• PAGE TEXT:

The Hamad bin Khalifa Symposium on Islamic Art, organized by Sheila S. Blair and Jonathan M. Bloom, is a leading international conference on Islamic art and culture. It is co-sponsored by Virginia Commonwealth University School of the Arts, VCUQatar and the Qatar Foundation. Previous symposia were held in Richmond, Virginia in 2004 and in Doha, Qatar in 2007. The third biennial symposium, And Diverse Are Their Hues: Color in Islamic Art and Culture, will be held in Córdoba, Spain, November 2-4, 2009.

For those of you interested in studying Islamic Art in more detail and depth, the Hamad Bin Khalifa Symposium on Islamic Art offers a great chance to interact with scholars and artists in the field. Register now!

• WORK REQUEST 1: From the symposium text, list every organization named as a co-sponsor of the event.
• WORK REQUEST 2: Extend the Islamic art symposium announcement from its final sentence onward.
The data after this symposium text plays no part in this work.

• SOURCE INFORMATION:
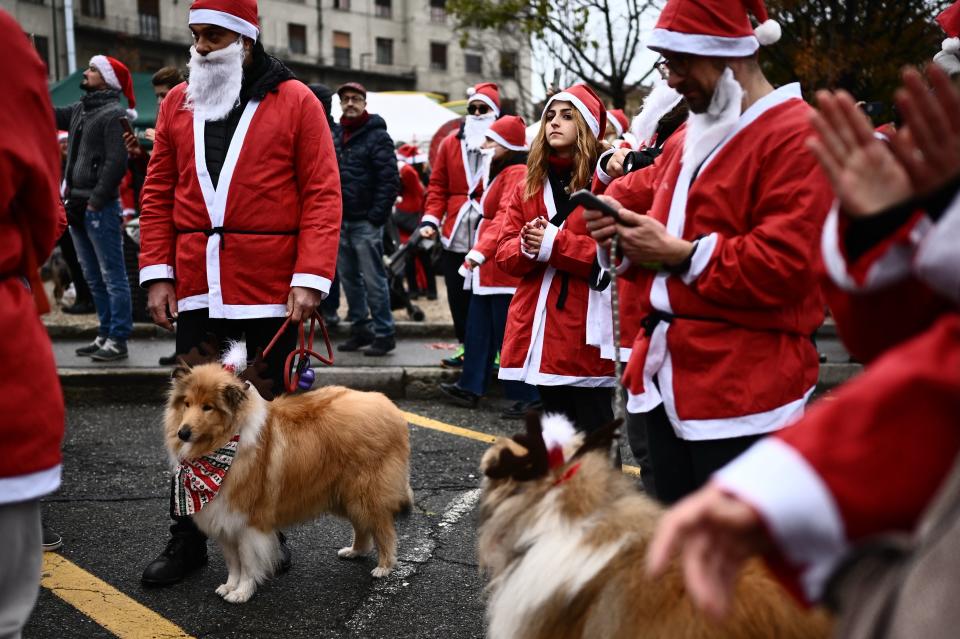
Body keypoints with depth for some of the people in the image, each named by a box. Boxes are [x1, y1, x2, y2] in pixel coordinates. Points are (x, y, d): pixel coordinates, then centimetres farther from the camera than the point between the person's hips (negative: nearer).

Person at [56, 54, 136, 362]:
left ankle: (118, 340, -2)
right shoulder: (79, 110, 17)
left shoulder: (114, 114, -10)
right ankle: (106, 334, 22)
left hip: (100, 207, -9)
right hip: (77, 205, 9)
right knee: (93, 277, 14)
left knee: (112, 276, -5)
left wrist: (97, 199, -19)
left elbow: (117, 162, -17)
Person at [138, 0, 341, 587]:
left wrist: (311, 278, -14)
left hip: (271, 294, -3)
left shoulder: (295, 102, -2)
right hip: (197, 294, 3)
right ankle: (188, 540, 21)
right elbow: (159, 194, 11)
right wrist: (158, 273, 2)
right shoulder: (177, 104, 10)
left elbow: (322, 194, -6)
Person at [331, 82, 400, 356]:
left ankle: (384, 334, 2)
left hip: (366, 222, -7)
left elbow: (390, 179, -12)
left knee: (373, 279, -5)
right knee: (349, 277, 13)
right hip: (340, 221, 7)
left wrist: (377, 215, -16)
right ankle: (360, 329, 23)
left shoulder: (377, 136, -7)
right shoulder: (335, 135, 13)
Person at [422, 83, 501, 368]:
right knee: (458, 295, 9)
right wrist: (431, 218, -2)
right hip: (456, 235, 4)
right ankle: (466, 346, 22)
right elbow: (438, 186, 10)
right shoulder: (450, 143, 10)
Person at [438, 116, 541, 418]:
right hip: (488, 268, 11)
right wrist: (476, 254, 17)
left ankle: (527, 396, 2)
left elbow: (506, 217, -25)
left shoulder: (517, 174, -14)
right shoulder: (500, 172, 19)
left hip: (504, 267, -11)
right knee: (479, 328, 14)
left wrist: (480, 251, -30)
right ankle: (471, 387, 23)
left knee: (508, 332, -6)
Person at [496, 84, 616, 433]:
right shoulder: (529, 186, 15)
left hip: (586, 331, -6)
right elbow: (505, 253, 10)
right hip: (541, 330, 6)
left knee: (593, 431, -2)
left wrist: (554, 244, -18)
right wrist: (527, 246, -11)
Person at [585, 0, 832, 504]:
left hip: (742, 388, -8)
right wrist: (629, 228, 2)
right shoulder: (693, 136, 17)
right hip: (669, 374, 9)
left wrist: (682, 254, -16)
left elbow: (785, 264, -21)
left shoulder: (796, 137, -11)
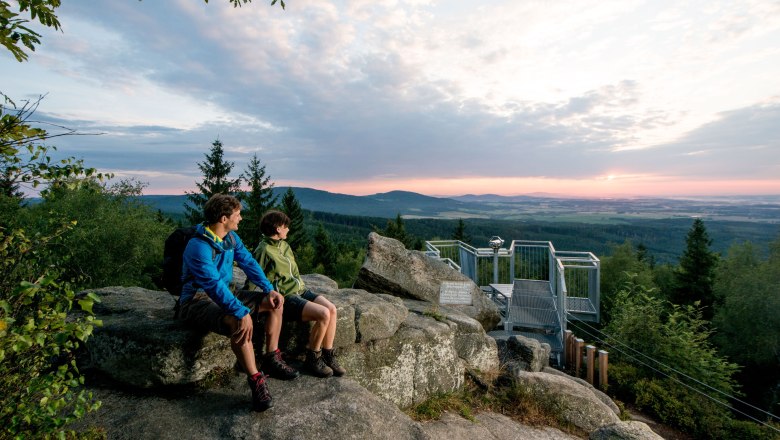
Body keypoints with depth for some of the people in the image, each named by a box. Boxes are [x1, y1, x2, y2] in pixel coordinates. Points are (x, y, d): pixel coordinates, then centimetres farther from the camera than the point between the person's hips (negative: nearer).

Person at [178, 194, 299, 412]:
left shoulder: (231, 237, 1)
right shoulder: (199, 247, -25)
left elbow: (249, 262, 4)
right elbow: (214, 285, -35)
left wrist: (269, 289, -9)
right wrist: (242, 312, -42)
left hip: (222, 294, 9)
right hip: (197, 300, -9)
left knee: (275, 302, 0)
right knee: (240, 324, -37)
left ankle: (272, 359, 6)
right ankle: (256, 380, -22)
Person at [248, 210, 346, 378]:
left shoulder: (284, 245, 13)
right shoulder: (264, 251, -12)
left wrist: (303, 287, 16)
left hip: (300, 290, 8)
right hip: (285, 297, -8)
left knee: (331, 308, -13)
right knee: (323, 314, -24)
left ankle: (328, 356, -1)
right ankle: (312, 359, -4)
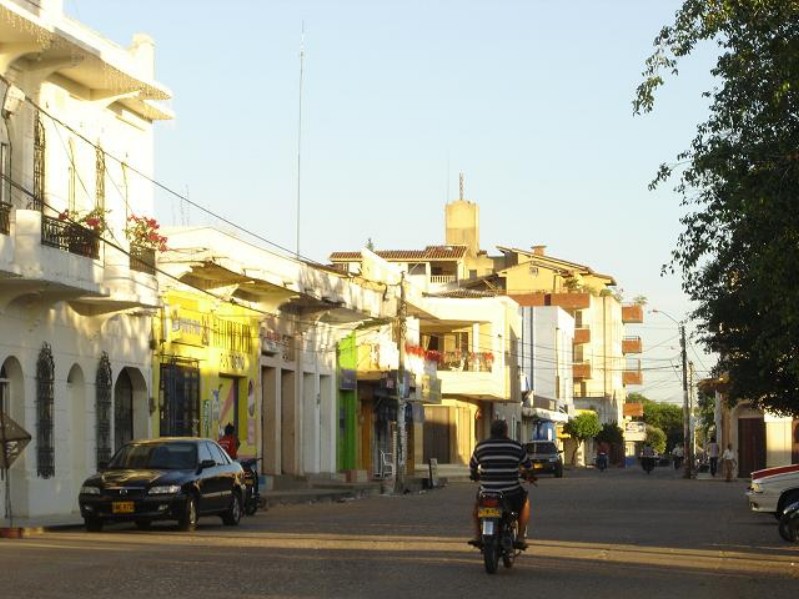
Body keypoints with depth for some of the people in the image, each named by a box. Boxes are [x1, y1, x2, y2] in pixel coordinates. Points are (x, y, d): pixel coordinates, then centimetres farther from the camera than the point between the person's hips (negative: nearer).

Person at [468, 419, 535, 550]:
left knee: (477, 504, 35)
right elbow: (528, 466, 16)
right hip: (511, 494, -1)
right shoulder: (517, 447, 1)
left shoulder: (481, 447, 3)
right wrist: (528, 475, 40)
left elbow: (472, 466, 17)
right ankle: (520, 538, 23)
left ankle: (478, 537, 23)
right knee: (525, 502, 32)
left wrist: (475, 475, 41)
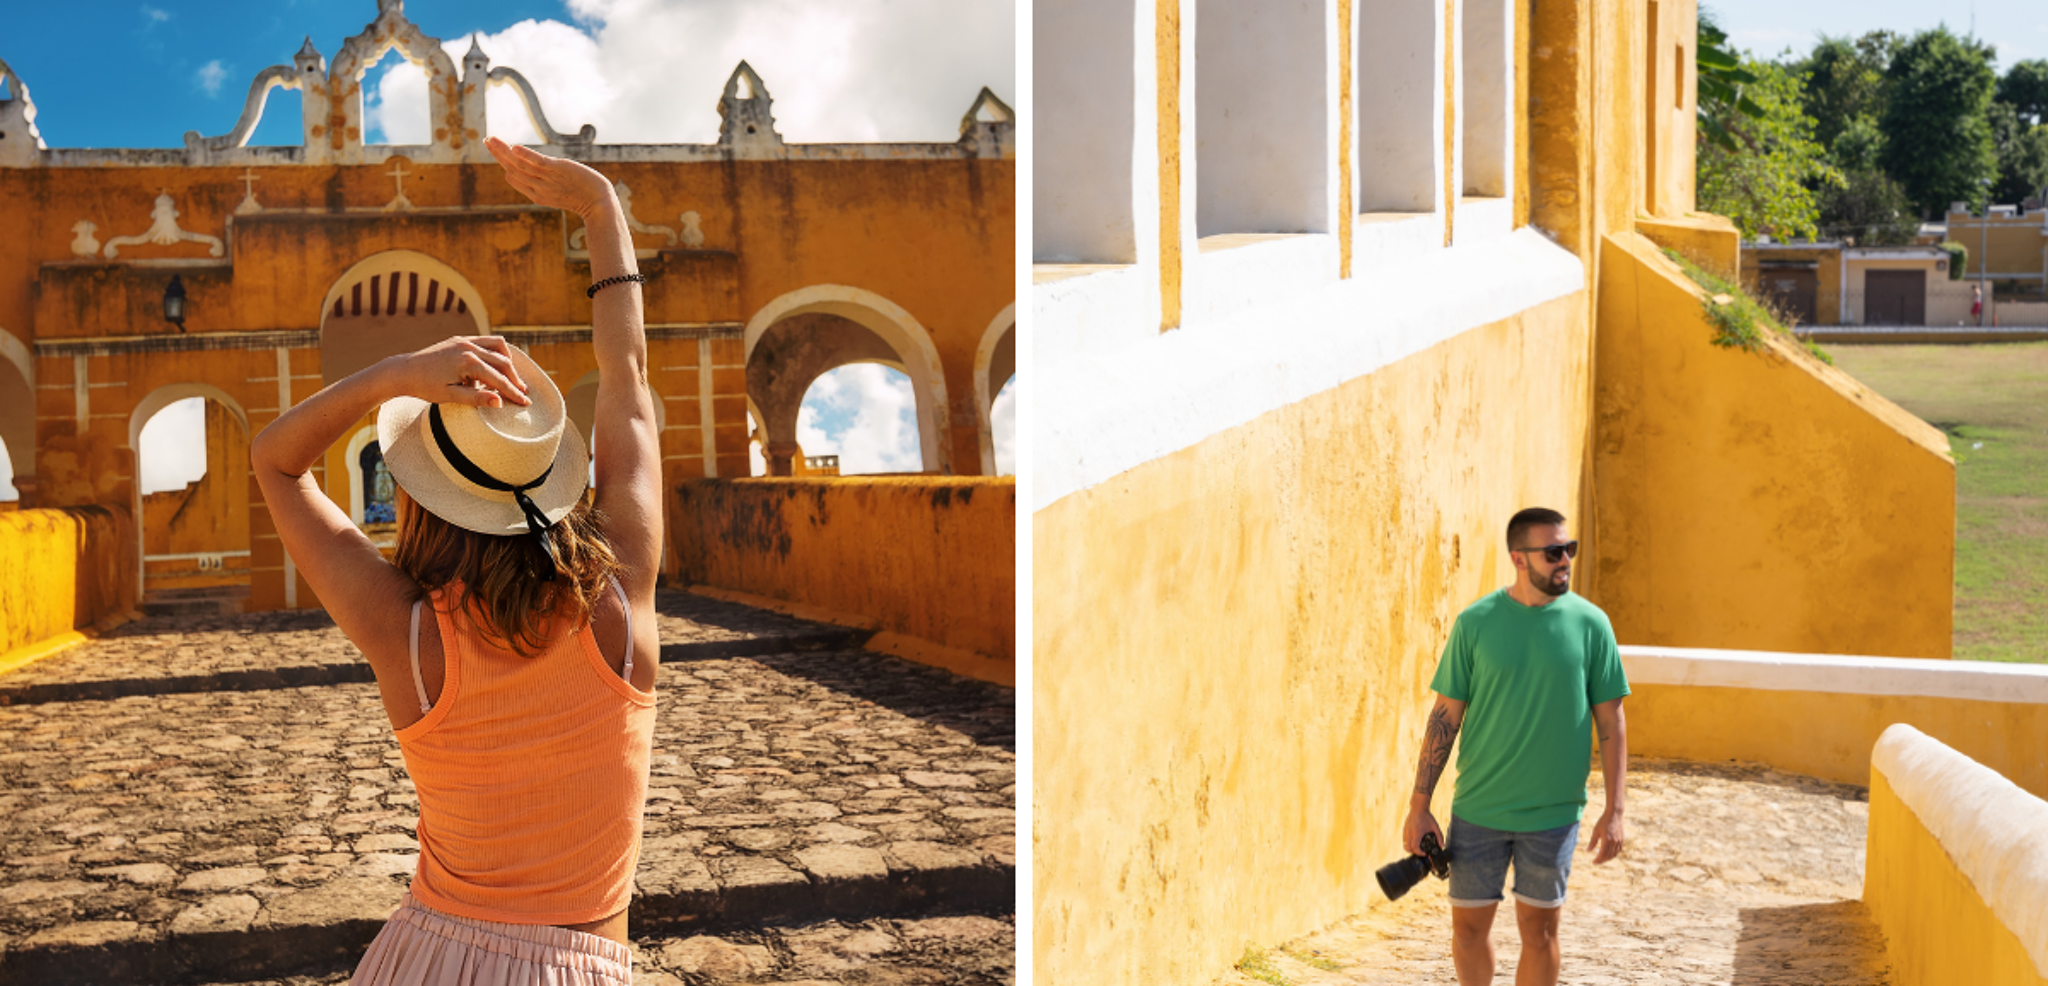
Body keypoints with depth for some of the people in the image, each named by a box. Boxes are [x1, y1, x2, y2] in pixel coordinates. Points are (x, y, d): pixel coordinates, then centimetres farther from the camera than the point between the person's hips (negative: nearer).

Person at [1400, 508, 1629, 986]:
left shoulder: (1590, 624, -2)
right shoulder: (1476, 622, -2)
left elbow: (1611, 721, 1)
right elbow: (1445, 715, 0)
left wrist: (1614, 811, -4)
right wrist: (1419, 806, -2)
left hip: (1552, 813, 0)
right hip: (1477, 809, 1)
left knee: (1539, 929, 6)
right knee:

• OUTPUT 1:
Virginia Commonwealth University School of the Arts
VCUQatar
Qatar Foundation

• OUTPUT 2:
Winner of the Jameel Prize 2009

From the Victoria and Albert Museum (http://www.vam.ac.uk):

On 7 July 2009 Iranian born Afruz Amighi was awarded the first Jameel Prize for her work 1001 Pages (2008). The Prize, worth £25,000, is an international art prize launched by the V&A to award contemporary artists and designers inspired by the Islamic traditions of craft and design.

1001 Pages is from a series of shadow pieces in which Amighi uses light and shadow to create complex and engaging designs. She employs a stencil burner to hand-cut the design from a thin, porous sheet of plastic – a material used in the construction of refugee tents. The work is suspended, and an overhead projector illuminates the piece, which casts a shadow of the intricate pattern against a wall. The winning work is on display in the new Studio Gallery (8 July – 13 September) alongside work by the 8 other artists shortlisted for The Jameel Prize.

For more information, visit the Victoria and Albert Museum’s website: http://www.vam.ac.uk/collections/asia/jameel_prize/index.html.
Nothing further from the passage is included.